### Work task
Among the entries below, which lines include the string "Prior"? Show each one.

____________________

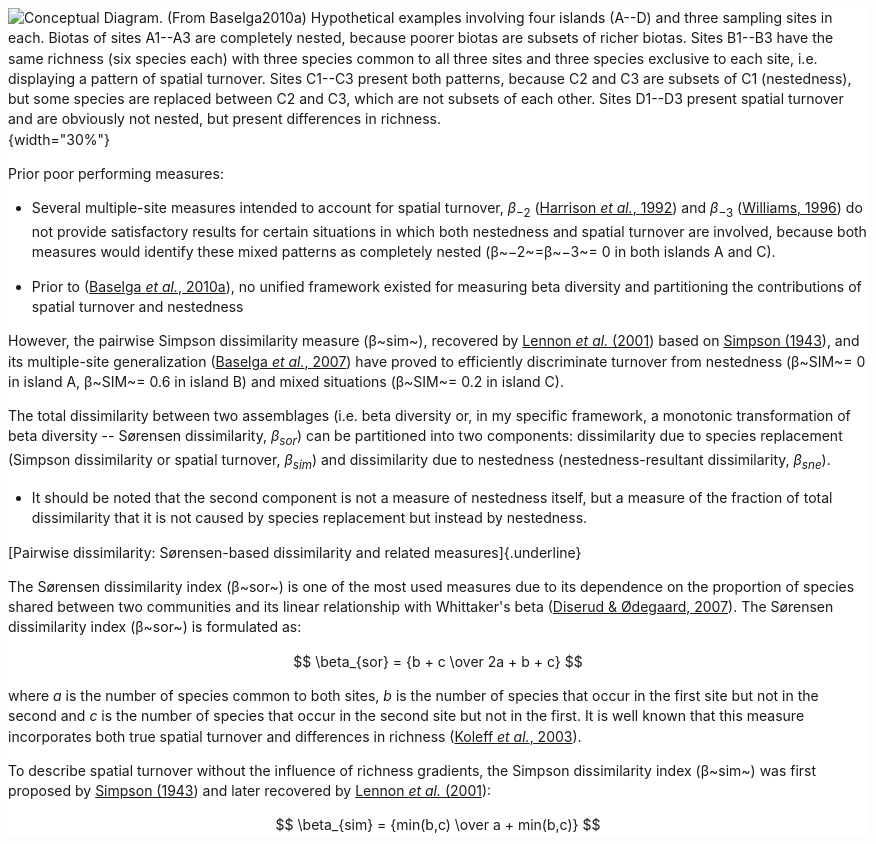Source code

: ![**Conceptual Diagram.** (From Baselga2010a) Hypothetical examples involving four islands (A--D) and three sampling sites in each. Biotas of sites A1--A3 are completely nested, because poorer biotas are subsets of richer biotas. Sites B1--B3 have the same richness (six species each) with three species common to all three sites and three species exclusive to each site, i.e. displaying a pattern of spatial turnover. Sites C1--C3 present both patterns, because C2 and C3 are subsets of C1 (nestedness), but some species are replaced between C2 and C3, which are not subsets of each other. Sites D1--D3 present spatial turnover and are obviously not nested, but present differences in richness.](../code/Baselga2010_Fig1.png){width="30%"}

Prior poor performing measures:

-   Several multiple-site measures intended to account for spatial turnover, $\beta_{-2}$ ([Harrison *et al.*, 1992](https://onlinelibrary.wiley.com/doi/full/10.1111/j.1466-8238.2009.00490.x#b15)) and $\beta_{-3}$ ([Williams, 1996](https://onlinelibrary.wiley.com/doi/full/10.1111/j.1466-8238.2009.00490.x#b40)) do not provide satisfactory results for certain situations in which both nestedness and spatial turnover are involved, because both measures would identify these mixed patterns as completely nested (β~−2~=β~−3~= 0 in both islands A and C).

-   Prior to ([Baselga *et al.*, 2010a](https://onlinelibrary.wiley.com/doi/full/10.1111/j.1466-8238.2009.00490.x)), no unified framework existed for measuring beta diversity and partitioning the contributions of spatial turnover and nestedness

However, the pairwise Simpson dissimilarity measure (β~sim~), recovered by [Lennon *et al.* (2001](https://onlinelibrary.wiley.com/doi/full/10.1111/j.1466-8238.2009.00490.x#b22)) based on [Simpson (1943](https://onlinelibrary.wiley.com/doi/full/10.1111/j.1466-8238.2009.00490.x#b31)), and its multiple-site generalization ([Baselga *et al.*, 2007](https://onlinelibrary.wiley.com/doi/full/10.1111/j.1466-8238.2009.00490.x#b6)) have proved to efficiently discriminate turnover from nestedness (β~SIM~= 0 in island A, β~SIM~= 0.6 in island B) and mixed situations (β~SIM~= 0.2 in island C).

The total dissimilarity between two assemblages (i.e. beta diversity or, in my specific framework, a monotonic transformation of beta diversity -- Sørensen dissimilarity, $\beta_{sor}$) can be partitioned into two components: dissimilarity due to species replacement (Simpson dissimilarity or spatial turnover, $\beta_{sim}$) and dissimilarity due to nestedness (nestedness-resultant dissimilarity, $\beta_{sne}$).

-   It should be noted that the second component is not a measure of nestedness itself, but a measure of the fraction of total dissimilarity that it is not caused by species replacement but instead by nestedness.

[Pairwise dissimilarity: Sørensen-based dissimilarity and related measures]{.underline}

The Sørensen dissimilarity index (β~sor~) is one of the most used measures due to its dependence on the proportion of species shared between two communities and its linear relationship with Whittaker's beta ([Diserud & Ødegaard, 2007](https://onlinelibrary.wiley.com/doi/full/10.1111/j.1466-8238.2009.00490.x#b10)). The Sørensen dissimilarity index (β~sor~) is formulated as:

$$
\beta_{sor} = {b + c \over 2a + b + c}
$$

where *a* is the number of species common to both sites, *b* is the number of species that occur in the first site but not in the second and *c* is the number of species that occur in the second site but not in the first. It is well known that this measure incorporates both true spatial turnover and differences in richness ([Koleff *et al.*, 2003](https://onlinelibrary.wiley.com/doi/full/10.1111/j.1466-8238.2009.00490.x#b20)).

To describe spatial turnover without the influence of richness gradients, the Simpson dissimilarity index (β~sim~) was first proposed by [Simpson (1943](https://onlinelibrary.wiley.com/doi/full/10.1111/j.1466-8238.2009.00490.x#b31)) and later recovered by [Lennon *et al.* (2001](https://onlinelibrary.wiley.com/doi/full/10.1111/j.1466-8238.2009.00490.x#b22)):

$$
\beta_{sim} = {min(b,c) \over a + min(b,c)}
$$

____________________

### Answer
Prior poor performing measures:
-   Prior to ([Baselga *et al.*, 2010a](https://onlinelibrary.wiley.com/doi/full/10.1111/j.1466-8238.2009.00490.x)), no unified framework existed for measuring beta diversity and partitioning the contributions of spatial turnover and nestedness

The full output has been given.